* **WHAT YOU NEED TO DO**
Would you filter these records and copy every line that has the word "root"?

RECORDS SUPPLIED START

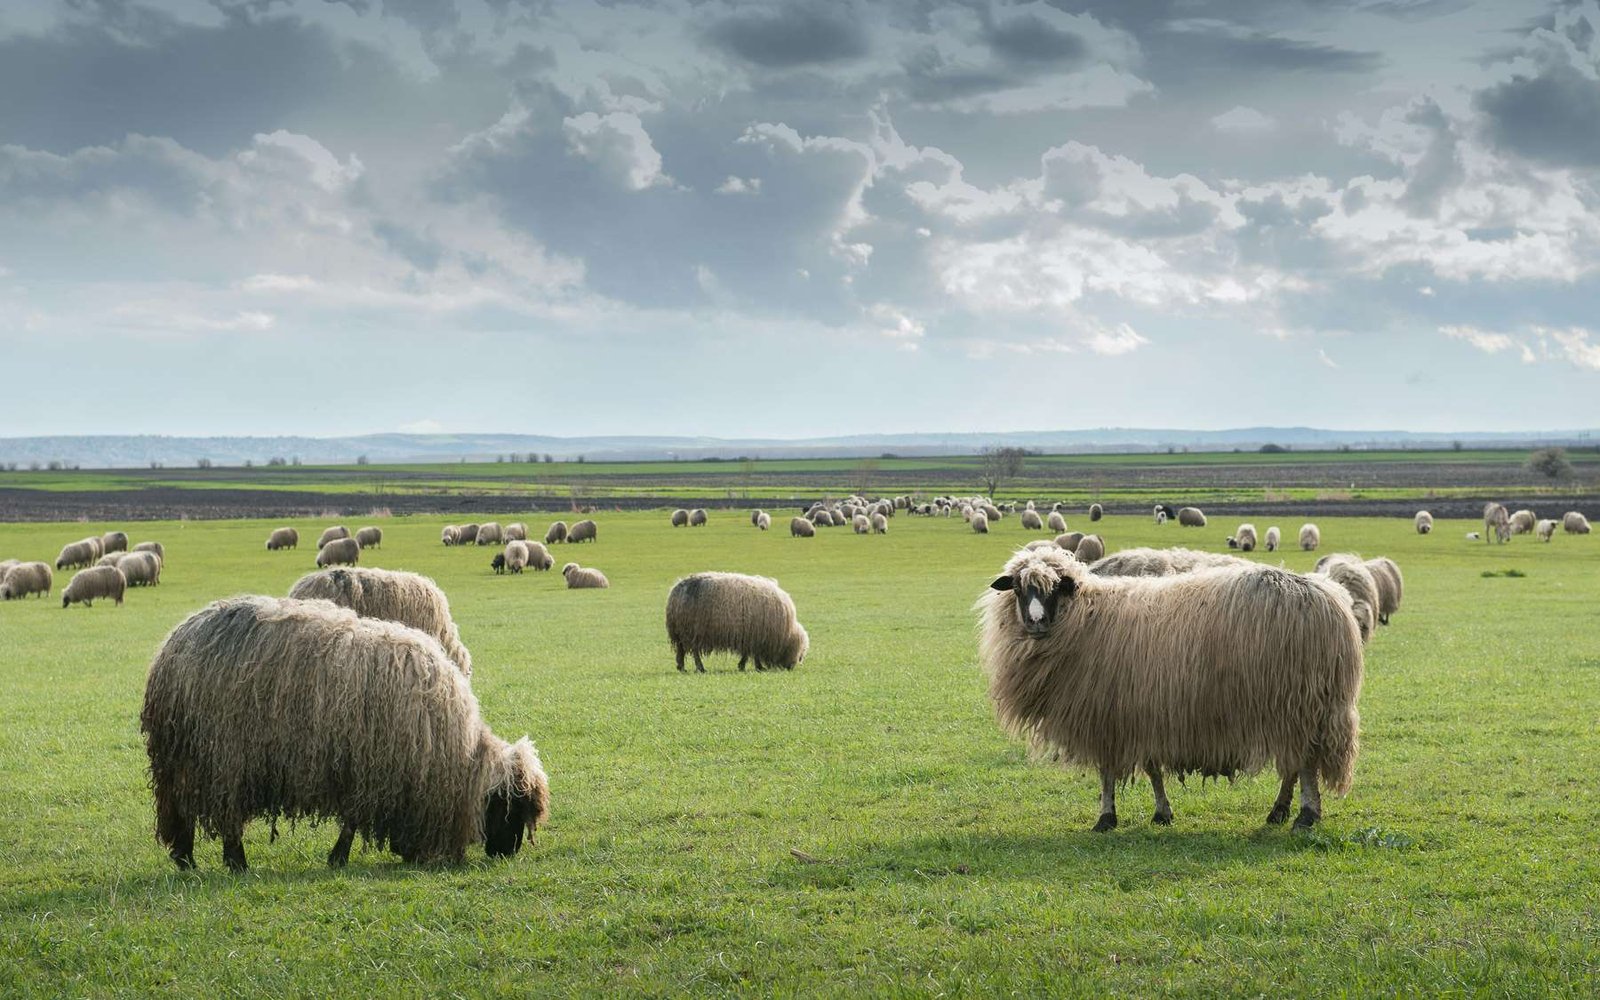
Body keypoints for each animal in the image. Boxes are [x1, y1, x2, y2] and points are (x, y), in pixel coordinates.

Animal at [140, 596, 547, 871]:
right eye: (510, 807)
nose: (507, 854)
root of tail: (173, 645)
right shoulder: (371, 770)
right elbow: (352, 820)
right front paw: (338, 857)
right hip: (222, 755)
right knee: (223, 814)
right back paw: (235, 862)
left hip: (188, 758)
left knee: (182, 809)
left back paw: (187, 859)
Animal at [665, 572, 809, 673]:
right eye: (799, 653)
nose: (790, 667)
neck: (786, 633)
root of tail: (675, 591)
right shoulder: (756, 637)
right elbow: (753, 654)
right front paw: (757, 666)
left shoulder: (750, 637)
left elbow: (748, 653)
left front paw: (744, 665)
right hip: (693, 631)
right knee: (694, 652)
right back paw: (700, 668)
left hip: (681, 632)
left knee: (681, 650)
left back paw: (681, 667)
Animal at [979, 546, 1363, 832]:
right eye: (1018, 589)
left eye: (1056, 587)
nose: (1036, 621)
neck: (1086, 616)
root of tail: (1330, 598)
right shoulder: (1143, 712)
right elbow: (1151, 768)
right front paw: (1161, 812)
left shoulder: (1107, 714)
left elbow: (1108, 772)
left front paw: (1107, 817)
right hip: (1294, 705)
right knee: (1294, 763)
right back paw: (1280, 811)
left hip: (1301, 701)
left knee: (1306, 762)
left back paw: (1305, 815)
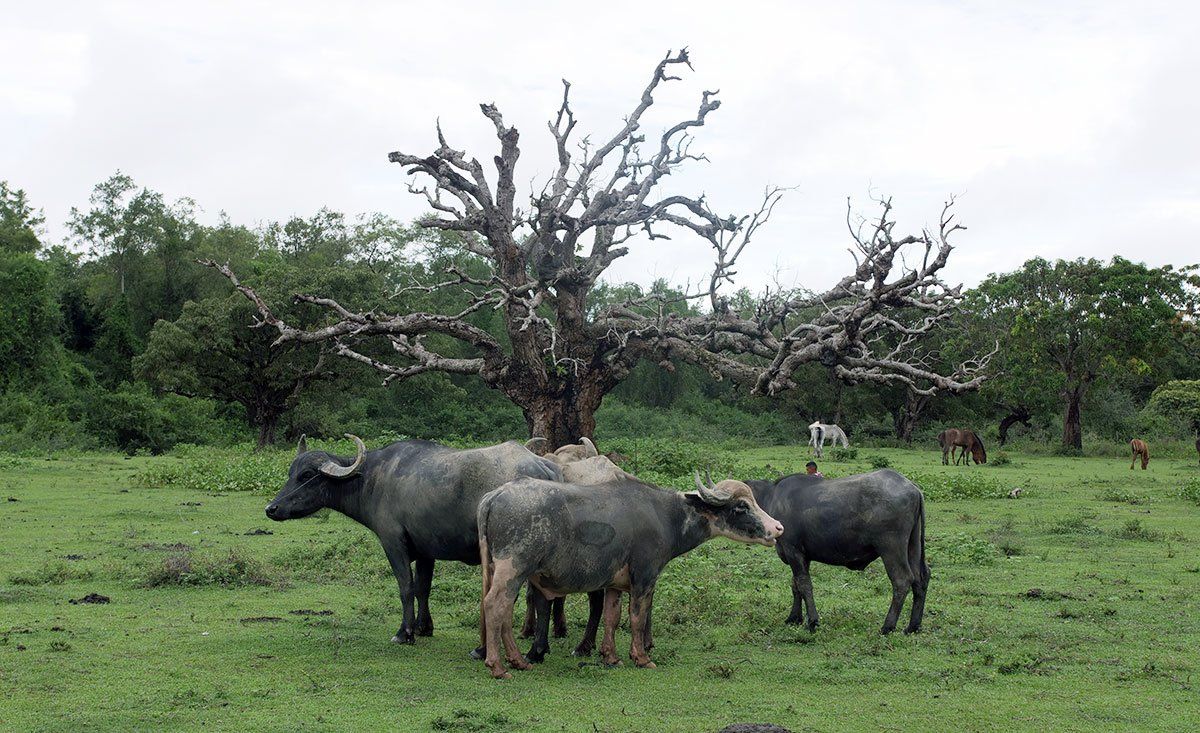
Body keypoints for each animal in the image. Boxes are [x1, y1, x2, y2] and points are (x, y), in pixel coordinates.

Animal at [266, 434, 561, 645]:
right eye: (290, 473)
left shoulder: (393, 543)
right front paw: (423, 627)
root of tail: (542, 466)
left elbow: (406, 587)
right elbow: (423, 588)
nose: (271, 508)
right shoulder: (426, 550)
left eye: (306, 476)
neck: (372, 479)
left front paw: (404, 632)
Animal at [476, 472, 784, 678]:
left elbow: (611, 618)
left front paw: (610, 657)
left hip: (499, 571)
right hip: (513, 568)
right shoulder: (644, 578)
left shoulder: (615, 584)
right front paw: (641, 657)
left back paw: (518, 660)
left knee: (503, 610)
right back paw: (498, 666)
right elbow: (637, 617)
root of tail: (495, 496)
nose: (778, 528)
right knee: (494, 605)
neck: (665, 515)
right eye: (742, 506)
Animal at [746, 469, 929, 634]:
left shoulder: (793, 551)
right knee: (920, 578)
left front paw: (812, 622)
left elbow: (804, 585)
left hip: (891, 548)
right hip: (913, 546)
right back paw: (913, 626)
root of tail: (913, 488)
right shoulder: (802, 557)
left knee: (902, 580)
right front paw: (794, 617)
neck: (770, 498)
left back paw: (887, 626)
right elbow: (795, 585)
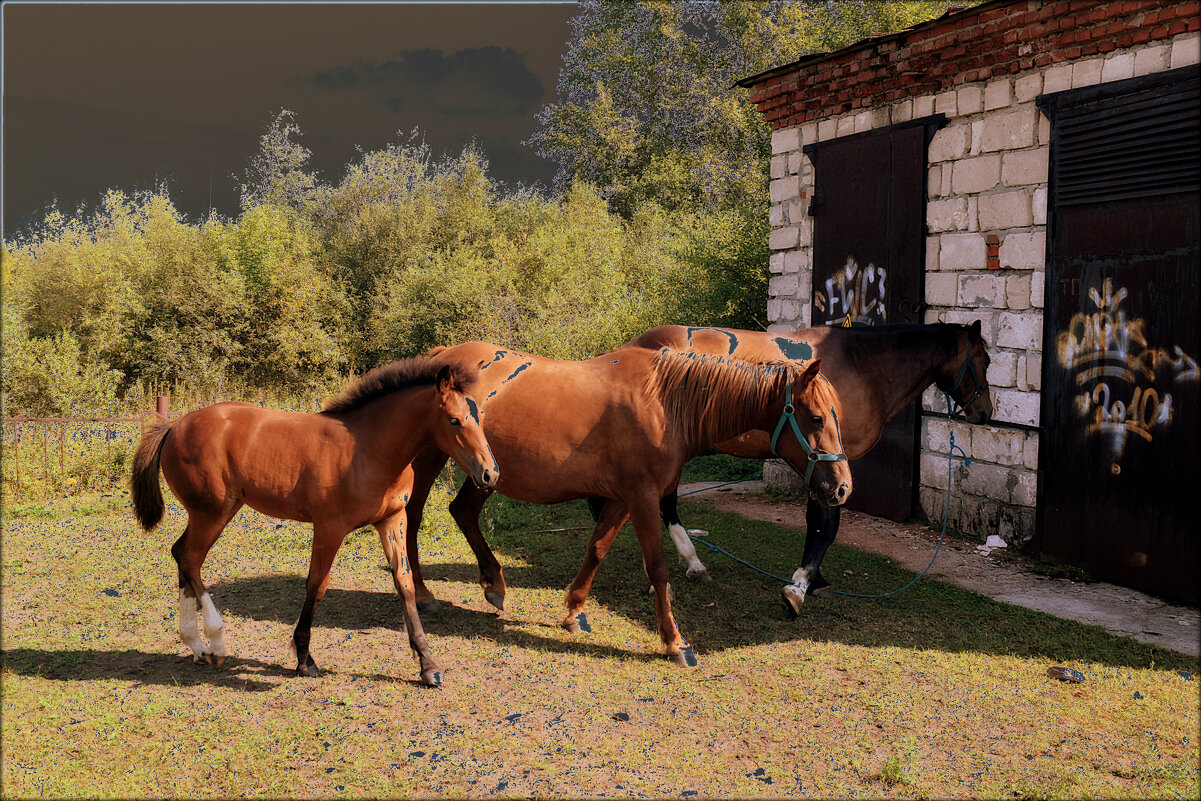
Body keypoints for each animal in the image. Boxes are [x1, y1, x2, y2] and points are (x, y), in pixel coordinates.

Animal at [133, 360, 499, 686]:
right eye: (454, 420)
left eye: (479, 417)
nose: (490, 474)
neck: (369, 449)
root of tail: (174, 427)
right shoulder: (329, 528)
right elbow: (316, 586)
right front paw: (304, 658)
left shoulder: (391, 520)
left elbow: (404, 584)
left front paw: (428, 666)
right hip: (212, 512)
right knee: (191, 558)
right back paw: (216, 643)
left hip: (213, 512)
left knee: (182, 555)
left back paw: (196, 646)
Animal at [389, 341, 850, 667]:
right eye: (814, 417)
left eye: (835, 415)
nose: (843, 488)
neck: (664, 404)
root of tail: (440, 356)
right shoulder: (643, 497)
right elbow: (658, 568)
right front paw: (675, 642)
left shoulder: (621, 499)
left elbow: (596, 549)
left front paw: (574, 612)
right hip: (431, 460)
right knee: (413, 518)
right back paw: (426, 593)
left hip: (485, 472)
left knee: (463, 512)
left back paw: (494, 584)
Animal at [624, 321, 989, 610]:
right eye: (984, 361)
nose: (985, 411)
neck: (864, 366)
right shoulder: (828, 464)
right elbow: (825, 524)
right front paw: (801, 584)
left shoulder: (829, 468)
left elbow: (820, 522)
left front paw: (815, 580)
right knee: (664, 503)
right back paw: (685, 566)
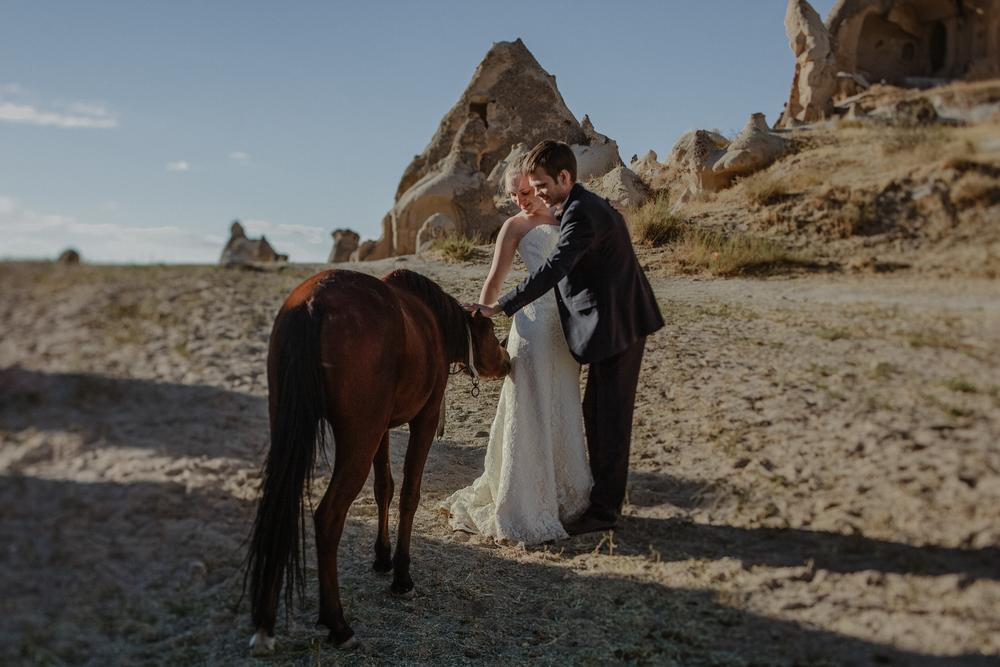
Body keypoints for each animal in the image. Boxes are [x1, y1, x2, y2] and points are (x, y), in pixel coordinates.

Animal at [241, 266, 508, 652]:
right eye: (488, 332)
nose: (507, 360)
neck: (431, 320)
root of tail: (313, 302)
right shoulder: (424, 419)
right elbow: (409, 492)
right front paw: (401, 575)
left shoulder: (382, 428)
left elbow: (384, 487)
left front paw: (382, 557)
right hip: (358, 439)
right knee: (328, 517)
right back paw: (338, 624)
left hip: (298, 426)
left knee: (281, 506)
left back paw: (265, 623)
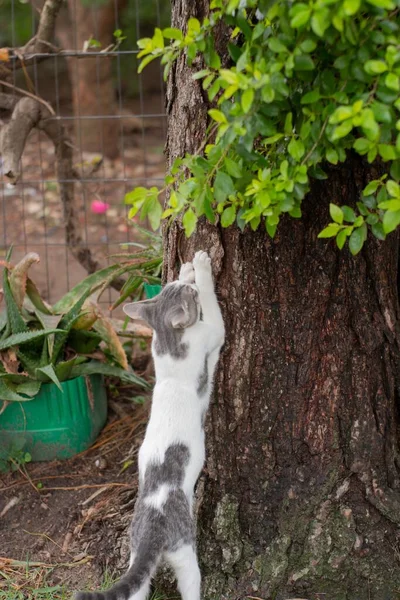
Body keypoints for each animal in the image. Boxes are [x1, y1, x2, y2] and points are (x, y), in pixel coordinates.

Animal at [74, 250, 225, 600]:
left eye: (175, 288)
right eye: (191, 297)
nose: (189, 285)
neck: (168, 342)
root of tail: (150, 531)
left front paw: (187, 268)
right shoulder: (210, 333)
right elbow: (214, 313)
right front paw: (202, 268)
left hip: (135, 562)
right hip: (185, 552)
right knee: (191, 584)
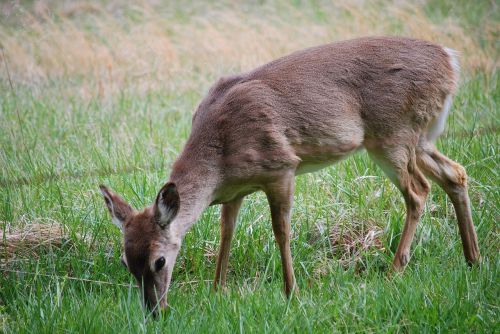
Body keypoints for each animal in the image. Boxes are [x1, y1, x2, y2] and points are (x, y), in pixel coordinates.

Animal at [98, 37, 480, 316]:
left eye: (159, 261)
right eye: (125, 262)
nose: (154, 311)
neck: (219, 156)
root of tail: (450, 60)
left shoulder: (281, 167)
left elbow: (281, 231)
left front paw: (291, 292)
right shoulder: (234, 191)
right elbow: (226, 233)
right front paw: (217, 290)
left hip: (392, 134)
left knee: (419, 191)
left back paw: (395, 270)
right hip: (419, 137)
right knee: (456, 173)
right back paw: (472, 258)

RECORDS SUPPLIED END

* **ANSWER**
root of tail: (173, 645)
root of tail: (675, 591)
root of tail: (1330, 598)
root of tail: (542, 466)
root of tail: (495, 496)
root of tail: (913, 488)
root of tail: (174, 427)
root of tail: (440, 356)
root of tail: (313, 302)
root of tail: (150, 531)
root of tail: (450, 60)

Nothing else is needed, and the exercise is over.